[Données d'entrée]

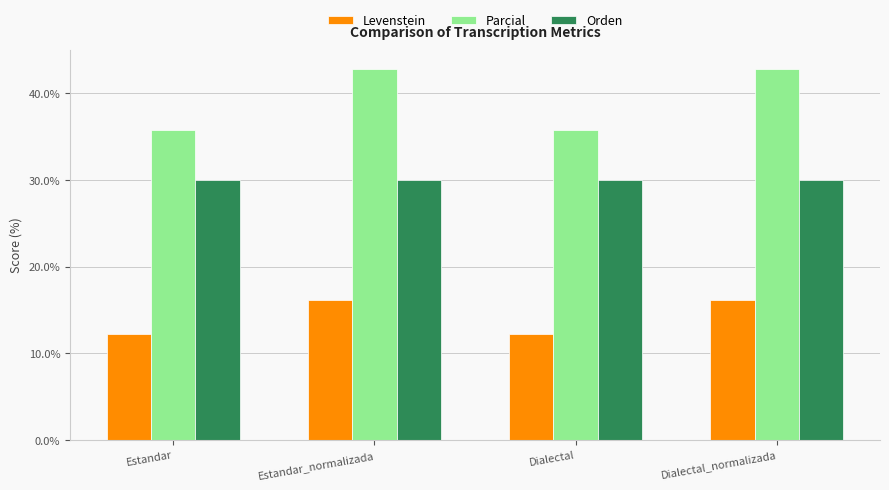

How many categories are shown in the chart?

4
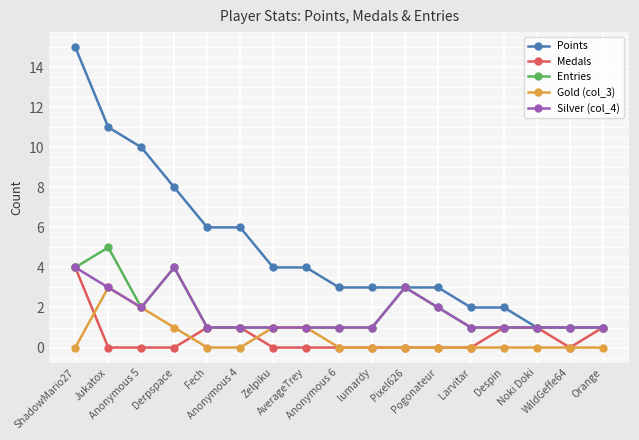

What is the sum of all Silver (col_4) values?

29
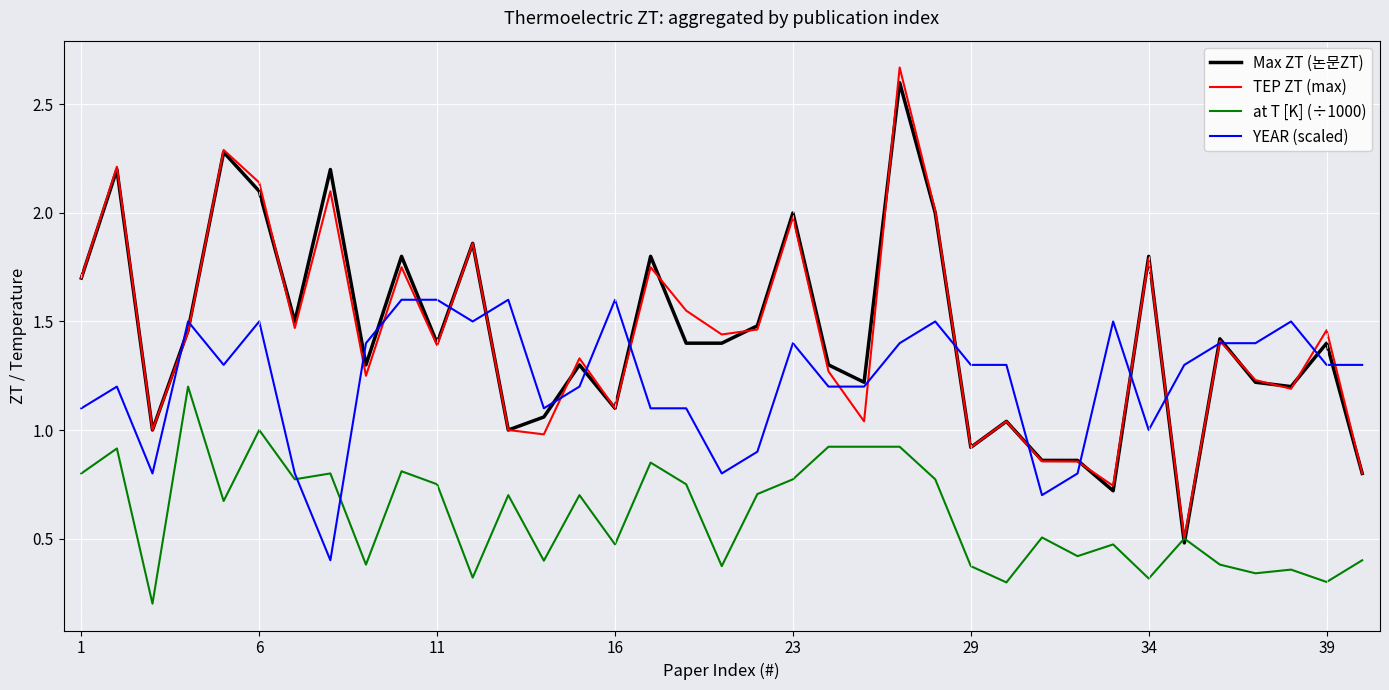

Which series has the widest spread of values?

TEP ZT (max)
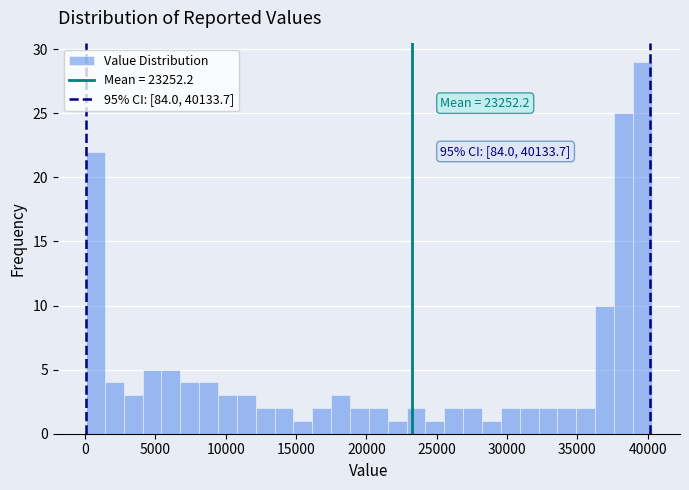

Read against the x-axis, roughly where is the centre of the tallest bar?

39500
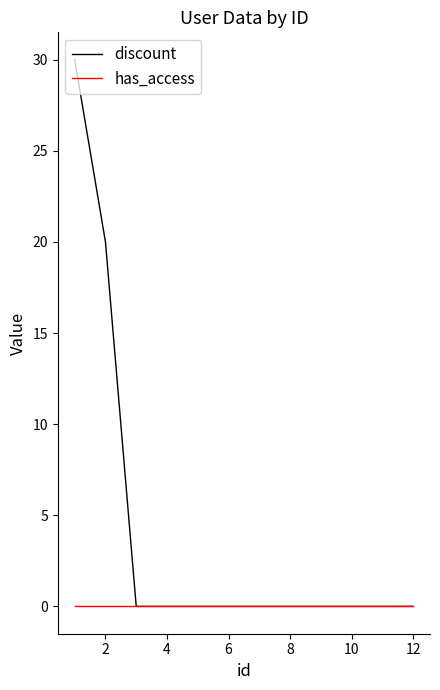

Reading left to right, extract all data points from this chart.

discount: 30	20	0	0	0	0	0	0	0	0	0	0
has_access: 0	0	0	0	0	0	0	0	0	0	0	0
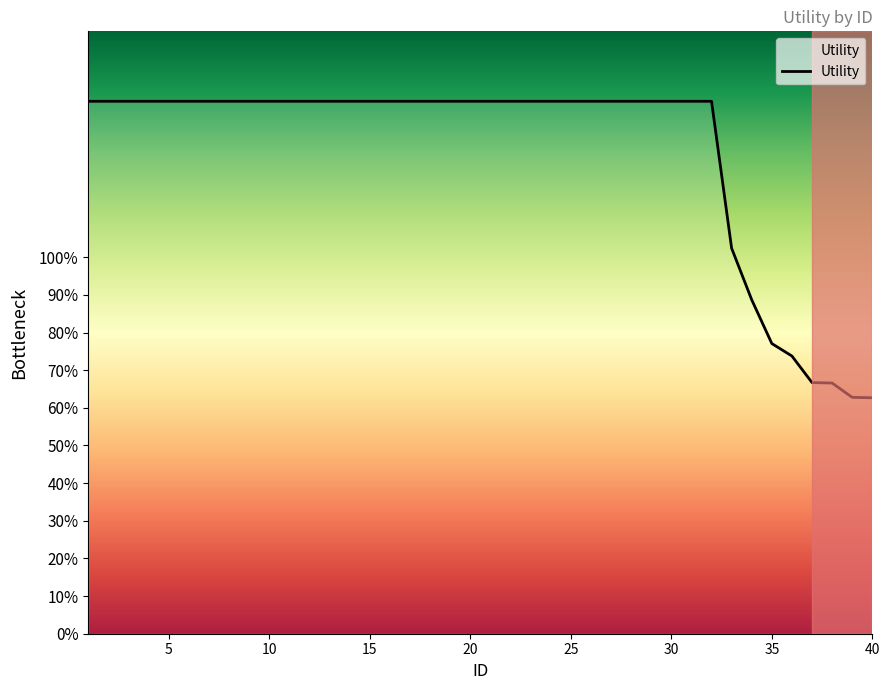

Where does the data first go above 1?

1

[/Données d'entrée]

• **Exigences du problème**: Pouvez-vous recopier à l'identique toutes les entrées ci-dessus, en laissant de côté les images ?

• **Zone de réponse**:
How many categories are shown in the chart?

4

What is the sum of all Silver (col_4) values?

29

Which series has the widest spread of values?

TEP ZT (max)

Read against the x-axis, roughly where is the centre of the tallest bar?

39500

Reading left to right, extract all data points from this chart.

discount: 30	20	0	0	0	0	0	0	0	0	0	0
has_access: 0	0	0	0	0	0	0	0	0	0	0	0

Where does the data first go above 1?

1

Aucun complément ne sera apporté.